Mesh Can Be Mess
Anant Pore and Ankush Sarwal*
Department of Medical and Health Science, University of Tata Medical Centre, India
Submission: March 05, 2019; Published: March 25, 2019
*Corresponding author: Ankush Sarwal, Department of Medical and Health Science, University of Tata Medical Centre, Kolkata, India
How to cite this article: Anant Pore, Ankush Sarwal. Mesh Can Be Mess. JOJ Dermatol & Cosmet. 2019; 1(4): 555568.
Abstract
The use of a prosthetic mesh to repair a tissue defect may produce a series of post-operative complications, among which infection is the most feared and one of the most devastating. The mesh related infections after hernia repair of up to 8% have been reported. Hence, the use of mesh should be with great care and caution. Strategies which are beneficial in reducing the incidences of mesh related infections after hernia repairs should be used in clinical practice.
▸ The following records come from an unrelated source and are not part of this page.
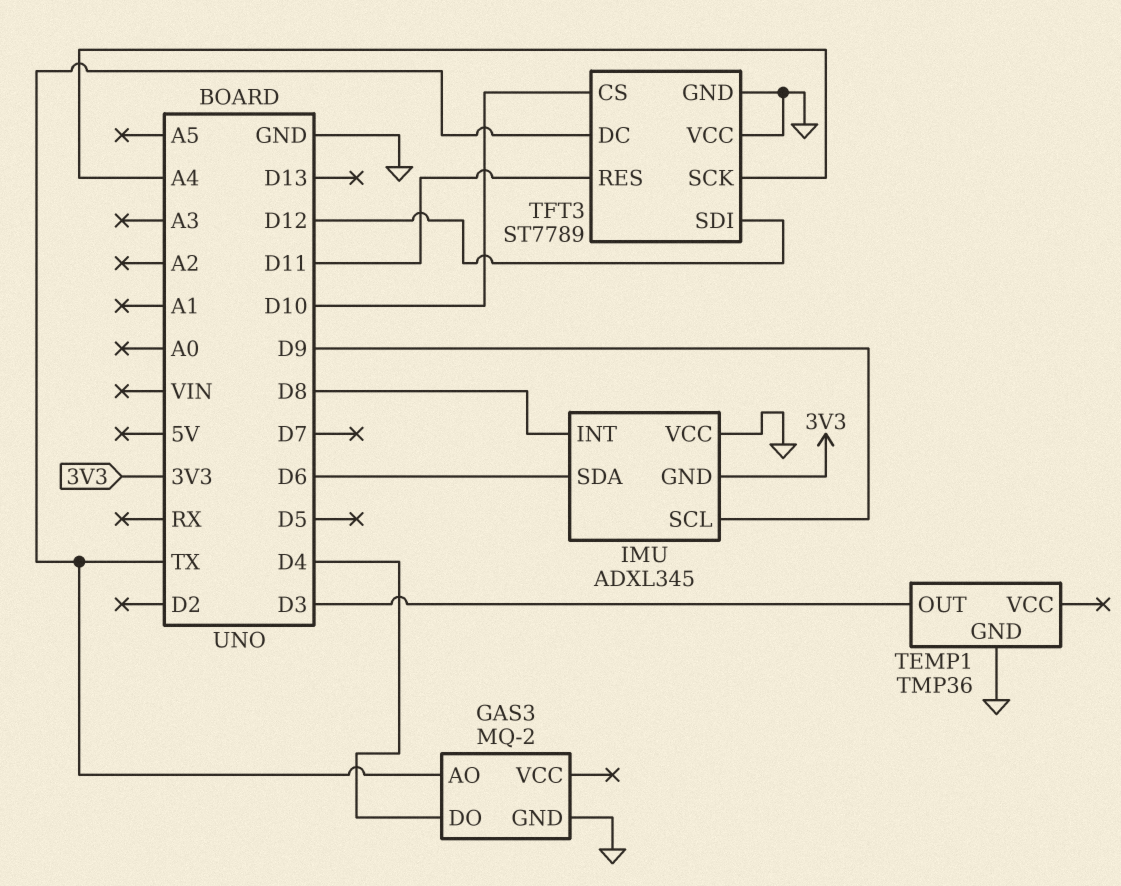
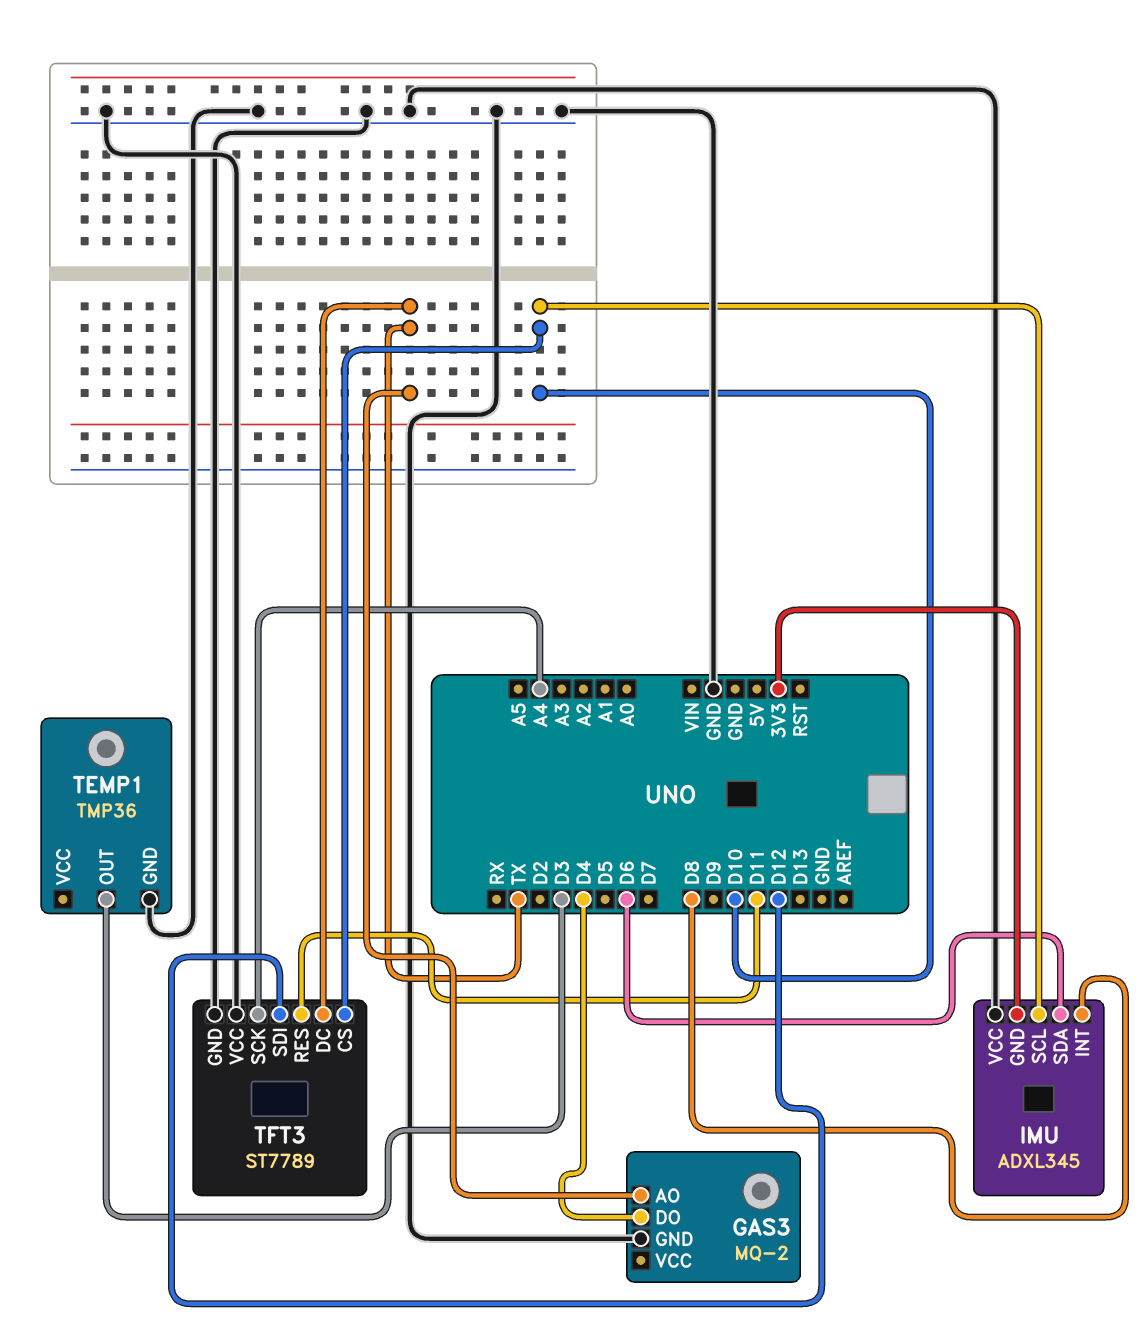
IMU pin SCL: D9 -> D10

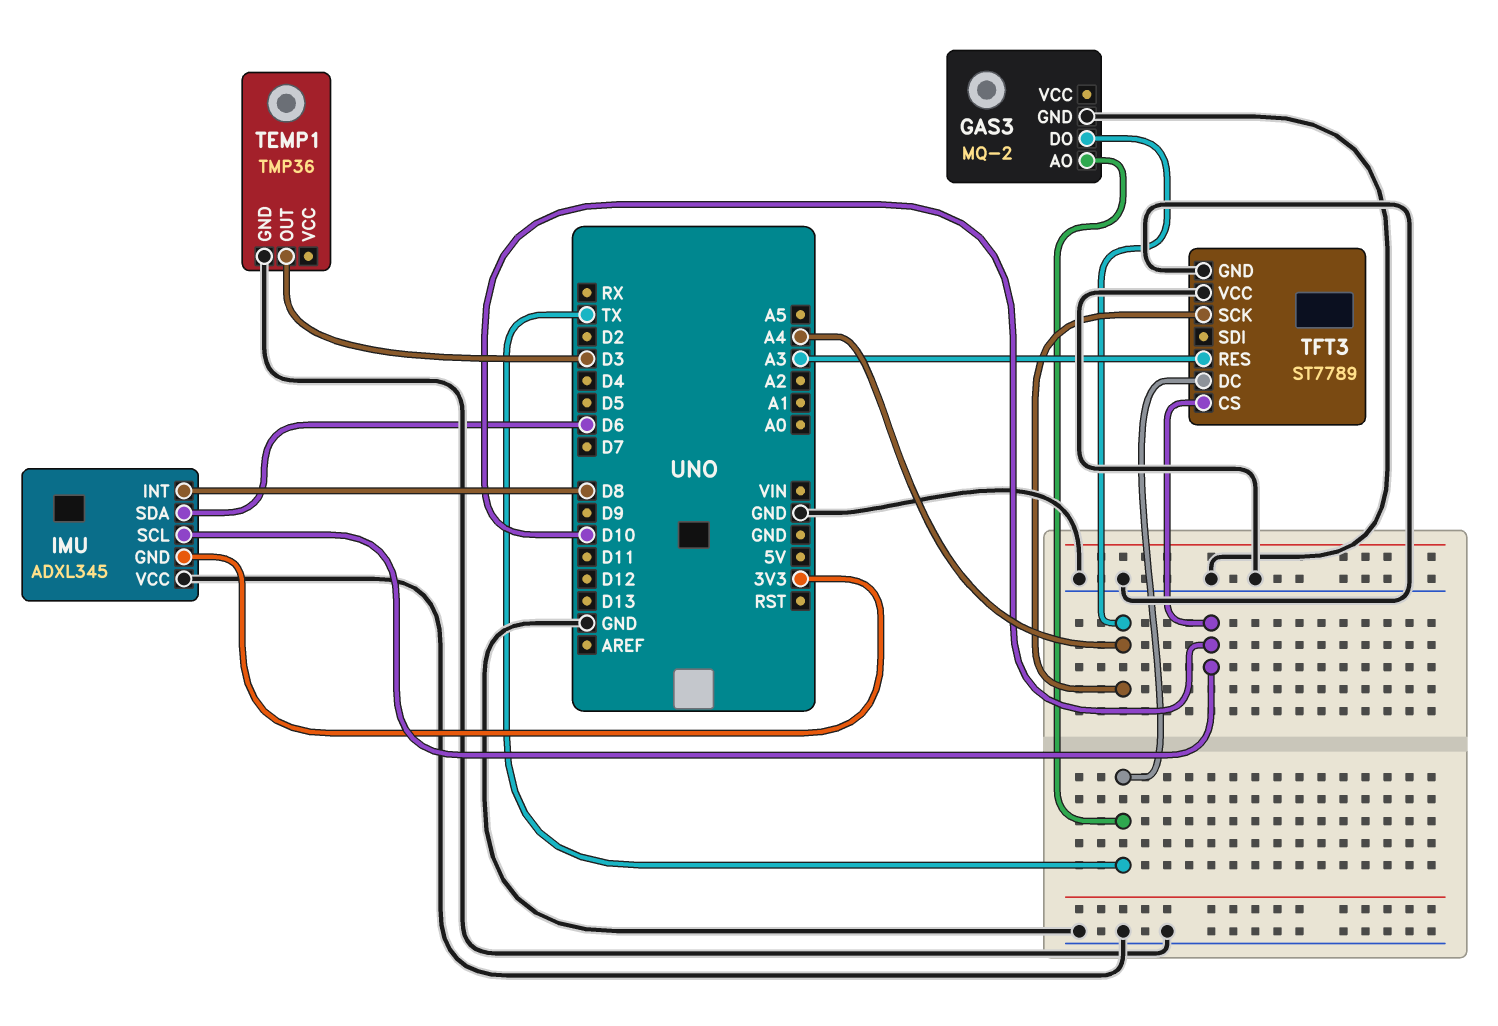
GAS3 pin DO: D4 -> A4
TFT3 pin RES: D11 -> A3
TFT3 pin SDI: D12 -> none

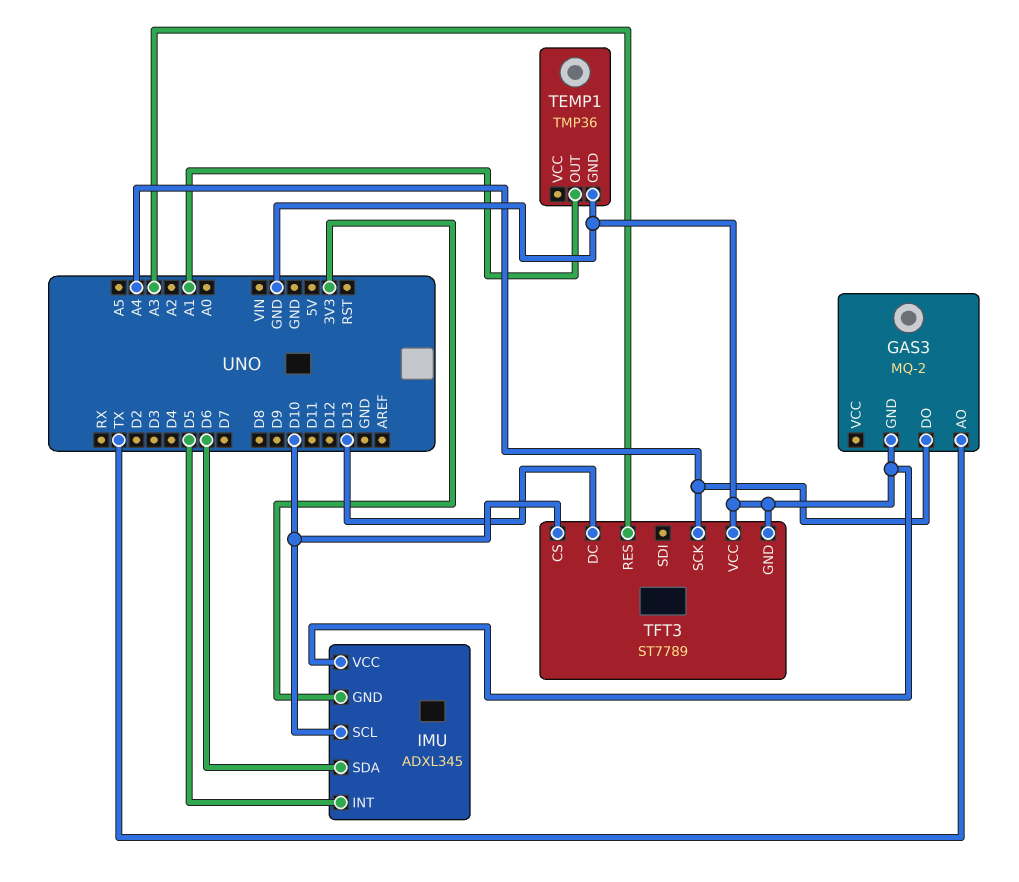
IMU pin INT: D8 -> D5
TEMP1 pin OUT: D3 -> A1
TFT3 pin DC: TX -> D13

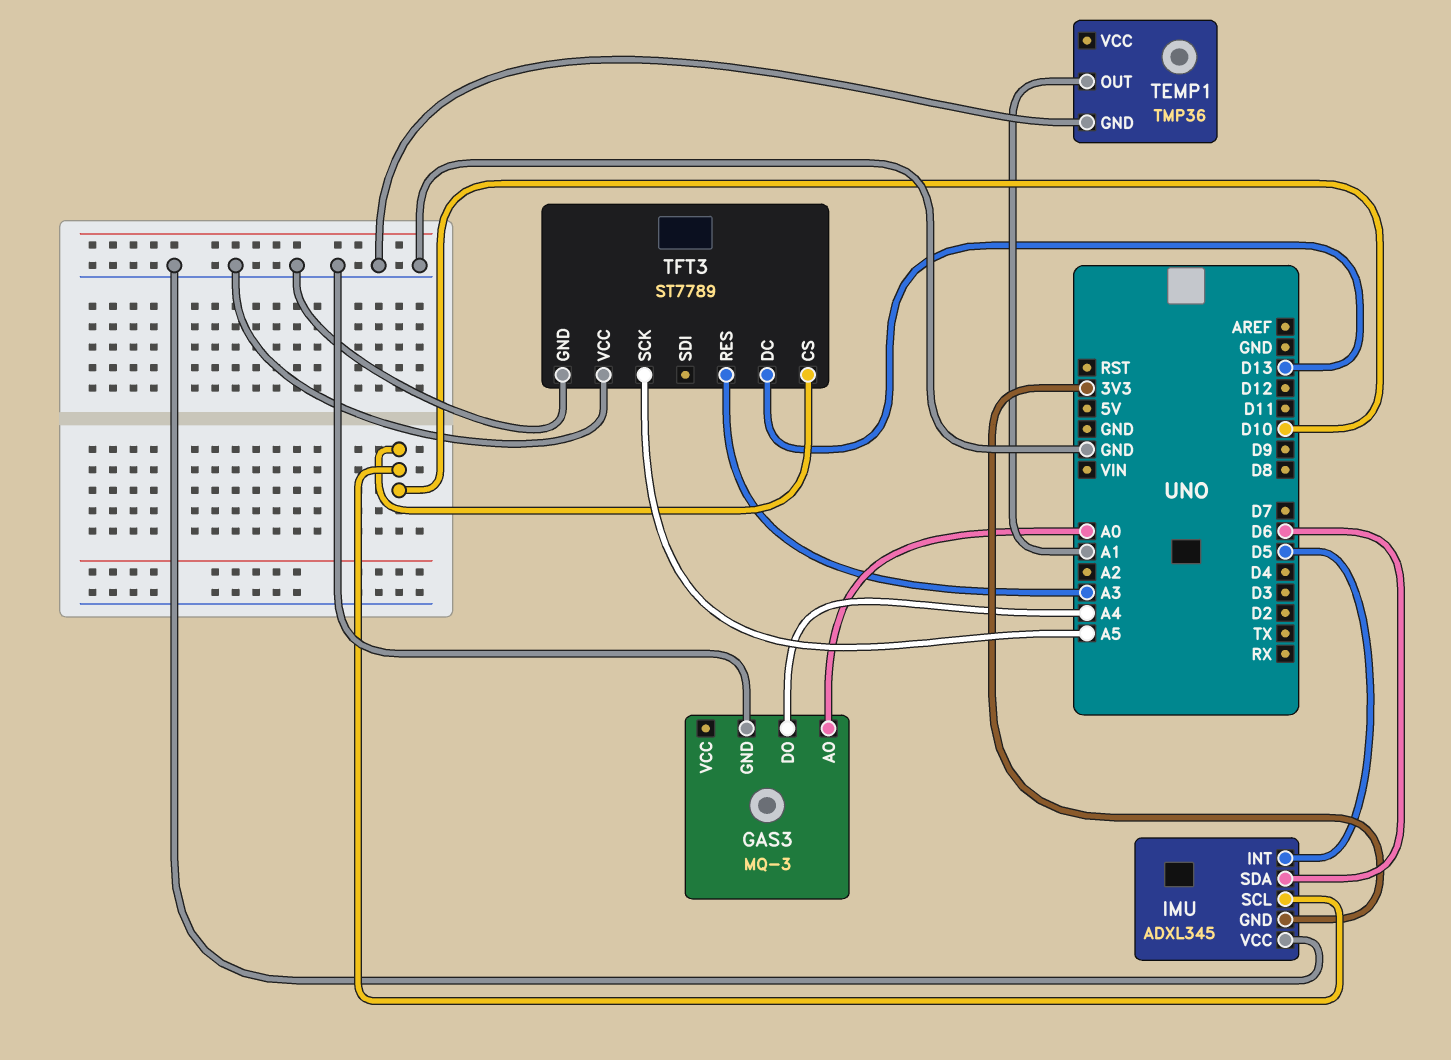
GAS3: MQ-2 -> MQ-3
GAS3 pin AO: TX -> A0
TFT3 pin SCK: A4 -> A5

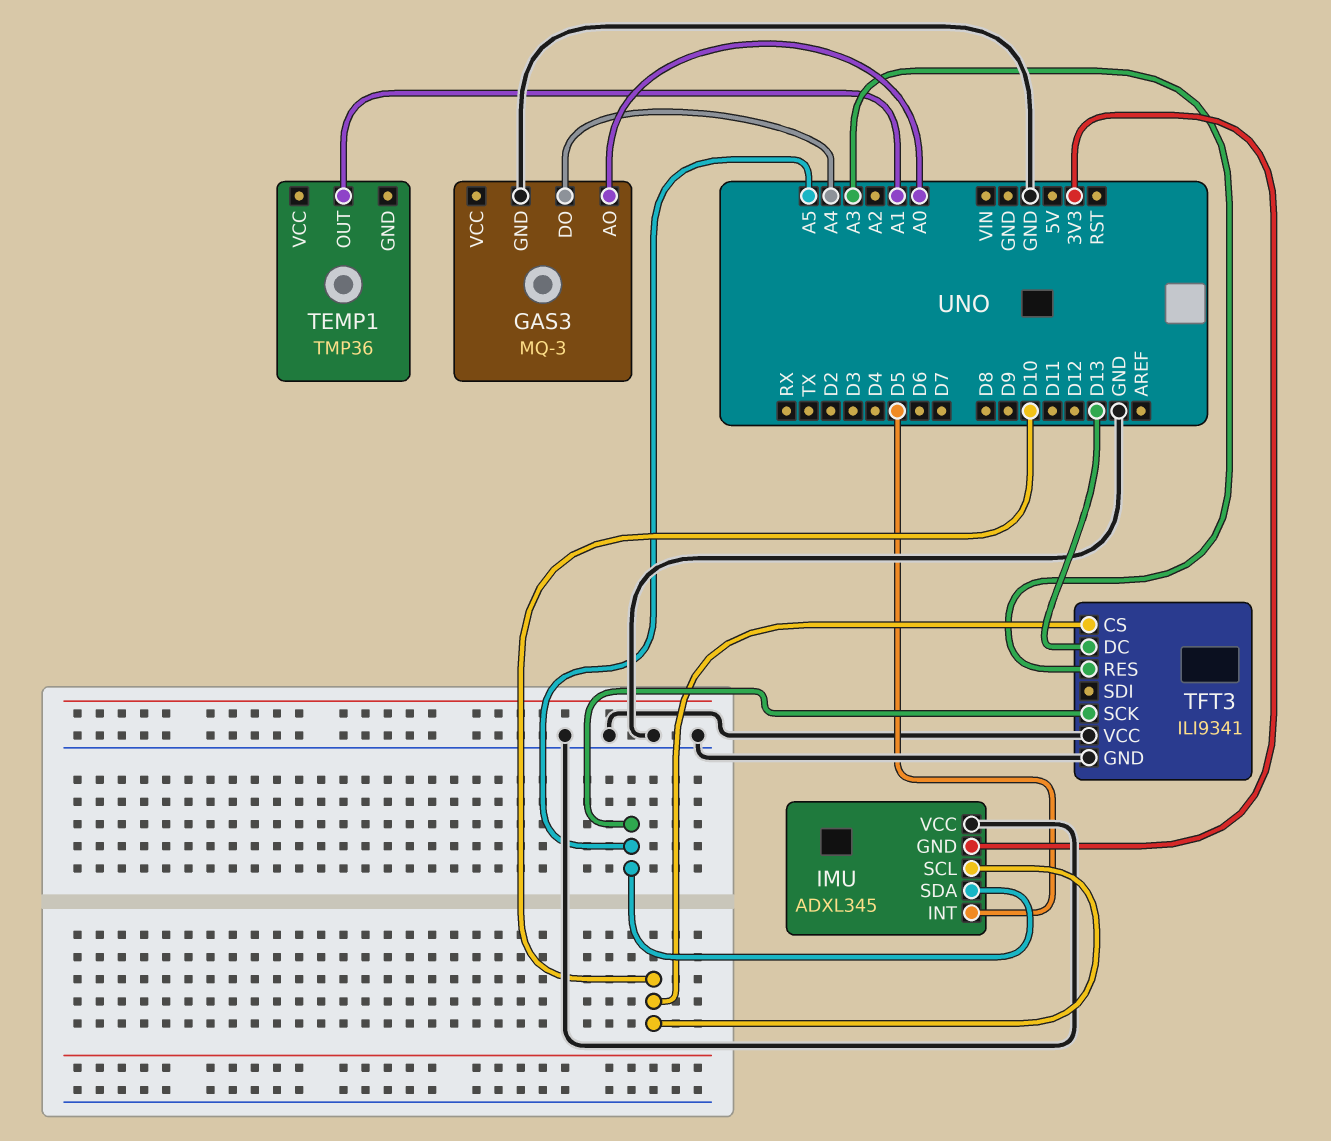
IMU pin SDA: D6 -> A5
TEMP1 pin GND: GND -> none
TFT3: ST7789 -> ILI9341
Keywords: Prosthetic Mesh Tissue Defect Post-Operative Complications Devastating Hernia Repair Strategies
Introduction
Mesh use in abdominal hernia surgery is now a standard treatment. However, incidences of the mesh related infections after hernia repair of up to 8% have been reported [1-3]. The rate of infection is influenced considerably by underlying co-morbidity, mostly increased in patients with diabetes, immune suppression or obesity. Type of prosthetic mesh used can also influence the rate of infection. The rate of infection increases if the hernia repair is combined with other procedures like appendectomy, cholecystectomy, enterotomy [4,5].
Case Summary
60-year-old obese lady with known comorbidity of diabetes was operated for incisional hernia with defect of size around 7-8cms. After closure of primary defect Overlay repair was done with propene mesh of Size 15x15 cm2. The immediate post-operative period was uneventful. She was discharged from the hospital after 7 days. However, after 2 weeks of her surgery, she developed localised swelling at one of the edges of the wound with pain & tenderness without any signs of septicaemia. Ultrasonography of local site showed localised collection of pus. This was drained, sent for culture & she was started with empirical Intravenous antibiotics. On day 3 of admission she developed high grade fever with entire wound dehiscence. In view of this higher generation IV antibiotics were started. She was haemodynamically stable, so initially she was treated conservatively with vacuum assisted dressing (Figure 1). Patient improved clinically and granulation was formed over the wound, so on day 10 Secondary suturing was done. However, on day 3 post-secondary suturing she again developed pus discharge from wound, culture was sent which showed Methicillin Resistant Staphylococcus Aureus andher condition deteriorated clinically (Figure 2). In view of this, decision was taken to remove the mesh. Entire Mesh was removed, and secondary suturing was done with panniculectomy. Post-surgery patient had an uneventful recovery and was discharged on 8th day post-surgery and doing well in follow up


Discussion
All abdominal wall hernia more than 2cm defect require surgical intervention. With use of Laparoscopic techniques in hernia repair, the cosmetic results have improved, and hospital stay has required. However, the use of mesh should be with great care and caution. The material used should be selected carefully. The most important point regarding prevention of mesh related infections is that foreign body reactions depend on the amount of prosthesis used [2,3]. Mesh infection results in increased patient morbidity because of secondary operations, impaired wound healing, functional loss of the abdominal wall, and significantly extended hospital stay. Besides there is lot of mental trauma involved for the patient due to poor cosmesis and prolonged treatment. As the use of synthetic materials for hernia repair is on the rise, the number of patients who will suffer from infections is likely to increase. Surgeons should try to minimise the area ofmesh that is introduced during the surgery and avoid any external skin contact with mesh, as the inserted foreign material is an ideal medium for bacterial colonisation [6]. Studies have shown that rinsing the wound with antibiotic containing solution inhibits the adhesion of bacteria to the surface of mesh as well as their growth [7]. Above mentioned strategies seen to be beneficial in reducing the incidences of mesh related infections after hernia repairs. However, no definitive recommendations can be made in favour of any approach. Mesh explantation is the only feasible option if mesh infection has developed as if the foci of infection, which in these cases is mesh itself is not taken care of then the world is highly unlike to heal and could lead to further morbidity and septicaemia..
Conclusion
Clinician should promptly consider the possibilities of mesh infections in any patient who has undergone hernia repair with mesh and has signs & symptoms of infections. Risk factors of prosthesis infection should be minimised to avoid mesh explantation as this has a long-standing morbidity and poor cosmetic results for the patient.